_Records supplied_:
◆ ◆ ◆ ◆ ◆ ◆ ◆

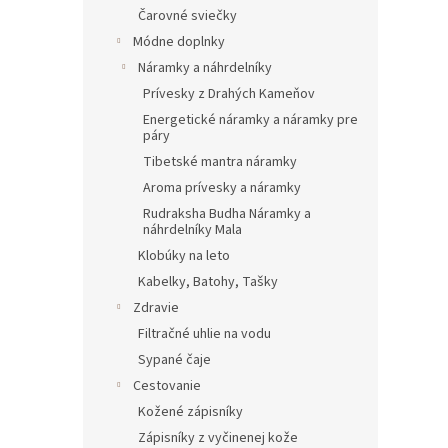
Čarovné sviečky
Módne doplnky
Náramky a náhrdelníky
Prívesky z Drahých Kameňov
Energetické náramky a náramky pre
páry
Tibetské mantra náramky
Aroma prívesky a náramky
Rudraksha Budha Náramky a
náhrdelníky Mala
Klobúky na leto
Kabelky, Batohy, Tašky
Zdravie
Filtračné uhlie na vodu
Sypané čaje
Cestovanie
Kožené zápisníky
Zápisníky z vyčinenej kože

◆ ◆ ◆ ◆ ◆ ◆ ◆

Reproduce each line of text in the listing verbatim, preserving line breaks, and omit the picture.

_Written solution_:
Čarovné sviečky
Módne doplnky
Náramky a náhrdelníky
Prívesky z Drahých Kameňov
Energetické náramky a náramky pre
páry
Tibetské mantra náramky
Aroma prívesky a náramky
Rudraksha Budha Náramky a
náhrdelníky Mala
Klobúky na leto
Kabelky, Batohy, Tašky
Zdravie
Filtračné uhlie na vodu
Sypané čaje
Cestovanie
Kožené zápisníky
Zápisníky z vyčinenej kože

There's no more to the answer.